SQL, Meet AI
GenSQL uses generative AI to simplify complex database queries, making statistical analyses faster without requiring specialized knowledge.
It seems like generative artificial intelligence (AI) is showing up everywhere these days. Initially these tools, ranging from text-to-image generators to chatbots, were largely standalone applications. But as they have risen in popularity, they have increasingly been integrated into everyday tools like spreadsheets and word processors. This integration allows users to leverage AI’s powerful capabilities directly within familiar software environments, enhancing productivity and creativity. For instance, AI can now assist us in generating complex data visualizations in spreadsheets or crafting compelling narratives in word processors, streamlining workflows and reducing the time required for routine tasks.
This integration also brings the power of generative AI to groups of users that may otherwise not understand how to leverage its capabilities. And this forward march of progress is continuing on. The next target — databases. A team led by researchers at MIT and Carnegie Mellon University has developed what they call GenSQL. It is a programming system that was designed for querying generative models of database tables. The goal of GenSQL is to make complicated statistical analyses of large datasets simple by hiding the details.
The majority of databases are interrogated by using structured query language (SQL). Many insights can be gained through carefully crafted queries, however, in order to do this one needs not only an advanced understanding of SQL, but also of the nature of the data itself, statistics, and more.
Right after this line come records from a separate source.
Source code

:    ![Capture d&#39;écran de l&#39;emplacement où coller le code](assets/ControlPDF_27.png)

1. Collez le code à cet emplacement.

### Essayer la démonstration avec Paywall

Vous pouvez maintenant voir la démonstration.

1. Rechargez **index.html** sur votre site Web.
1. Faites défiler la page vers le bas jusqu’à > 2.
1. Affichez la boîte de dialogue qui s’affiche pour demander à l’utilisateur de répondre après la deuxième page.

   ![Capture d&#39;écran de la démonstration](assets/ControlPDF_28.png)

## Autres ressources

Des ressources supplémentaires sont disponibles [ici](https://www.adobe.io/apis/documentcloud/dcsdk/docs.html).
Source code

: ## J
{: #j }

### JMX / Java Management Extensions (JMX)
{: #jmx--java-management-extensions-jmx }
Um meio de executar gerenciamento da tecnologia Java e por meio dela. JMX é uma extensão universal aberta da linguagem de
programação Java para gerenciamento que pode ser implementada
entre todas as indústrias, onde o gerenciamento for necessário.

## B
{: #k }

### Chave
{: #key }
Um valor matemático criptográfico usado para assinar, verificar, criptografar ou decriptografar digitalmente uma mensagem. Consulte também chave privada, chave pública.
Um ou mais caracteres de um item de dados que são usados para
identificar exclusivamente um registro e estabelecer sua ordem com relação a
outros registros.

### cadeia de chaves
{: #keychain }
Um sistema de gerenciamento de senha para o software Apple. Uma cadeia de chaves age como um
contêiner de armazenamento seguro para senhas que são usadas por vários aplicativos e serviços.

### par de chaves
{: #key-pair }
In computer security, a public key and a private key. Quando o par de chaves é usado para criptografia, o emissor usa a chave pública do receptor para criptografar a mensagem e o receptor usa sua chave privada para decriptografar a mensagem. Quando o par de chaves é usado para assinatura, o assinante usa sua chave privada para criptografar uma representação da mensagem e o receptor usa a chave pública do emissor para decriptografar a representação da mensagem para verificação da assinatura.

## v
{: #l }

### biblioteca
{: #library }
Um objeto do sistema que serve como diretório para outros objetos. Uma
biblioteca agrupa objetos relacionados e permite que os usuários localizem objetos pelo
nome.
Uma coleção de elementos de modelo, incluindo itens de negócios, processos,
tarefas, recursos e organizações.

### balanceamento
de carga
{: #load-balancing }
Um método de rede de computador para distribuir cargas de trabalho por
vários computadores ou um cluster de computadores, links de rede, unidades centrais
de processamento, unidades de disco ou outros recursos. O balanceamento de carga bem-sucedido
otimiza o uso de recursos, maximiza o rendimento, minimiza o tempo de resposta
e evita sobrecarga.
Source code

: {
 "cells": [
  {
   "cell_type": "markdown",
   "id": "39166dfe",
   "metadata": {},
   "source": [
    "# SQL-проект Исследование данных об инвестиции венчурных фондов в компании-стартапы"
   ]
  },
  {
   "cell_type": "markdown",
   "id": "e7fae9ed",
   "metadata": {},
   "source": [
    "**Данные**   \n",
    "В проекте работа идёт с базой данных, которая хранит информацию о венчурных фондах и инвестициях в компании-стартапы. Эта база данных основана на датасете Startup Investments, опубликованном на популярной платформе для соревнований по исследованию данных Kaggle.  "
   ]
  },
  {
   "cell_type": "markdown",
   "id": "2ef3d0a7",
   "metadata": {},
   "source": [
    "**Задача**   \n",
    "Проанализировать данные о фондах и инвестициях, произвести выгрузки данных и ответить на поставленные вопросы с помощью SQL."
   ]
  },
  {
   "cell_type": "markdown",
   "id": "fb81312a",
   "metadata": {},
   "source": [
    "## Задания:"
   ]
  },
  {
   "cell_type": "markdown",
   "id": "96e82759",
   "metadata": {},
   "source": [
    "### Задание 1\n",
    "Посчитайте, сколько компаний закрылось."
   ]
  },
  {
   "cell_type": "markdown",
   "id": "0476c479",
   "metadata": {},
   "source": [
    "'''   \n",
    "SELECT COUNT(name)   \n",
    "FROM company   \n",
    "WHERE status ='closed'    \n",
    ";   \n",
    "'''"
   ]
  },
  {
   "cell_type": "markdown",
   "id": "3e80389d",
GenSQL, on the other hand, utilizes generative AI models to detect anomalies, make predictions, correct errors, fill in realistic, in-distribution missing values, and more without requiring any such specialized knowledge.
GenSQL was built on top of the SQL language, and it integrates a traditional tabular dataset with a generative probabilistic AI model. To use the system, a user types their question in a plain, natural language sentence. This is then converted into a GenSQL query that resembles traditional SQL. That query is then forwarded into the GenSQL planner, which prepares the query for execution against an interface for a probabilistic model of tabular data. The model then returns an answer, which takes the form of tabular data of the sort that a standard SQL query would return.
One interesting feature of the system is that it is fully auditable. Oftentimes, AI models are black boxes, and it is nearly impossible to determine how they arrived at a particular answer. The probabilistic models used by GenSQL, however, allow users to see the specific data that was used to answer a query. This is a crucial factor when precision is required.
An evaluation of GenSQL was conducted by the team in which it was compared with other existing AI-based data analysis tools that leverage traditional neural networks. It was found that GenSQL was significantly faster — between 1.7 and 6.8 times faster — than these approaches. Furthermore, GenSQL also proved to produce more accurate results. These studies additionally demonstrated the utility of GenSQL for tasks like identifying erroneous data points and generating realistic, synthetic data.
Looking ahead, the researchers believe they can make GenSQL even more powerful with additional optimizations and automations. Ultimately, they hope to develop a simple-to-use ChatGPT-like interface that will enable anyone to ask natural language questions about any database that they are interested in.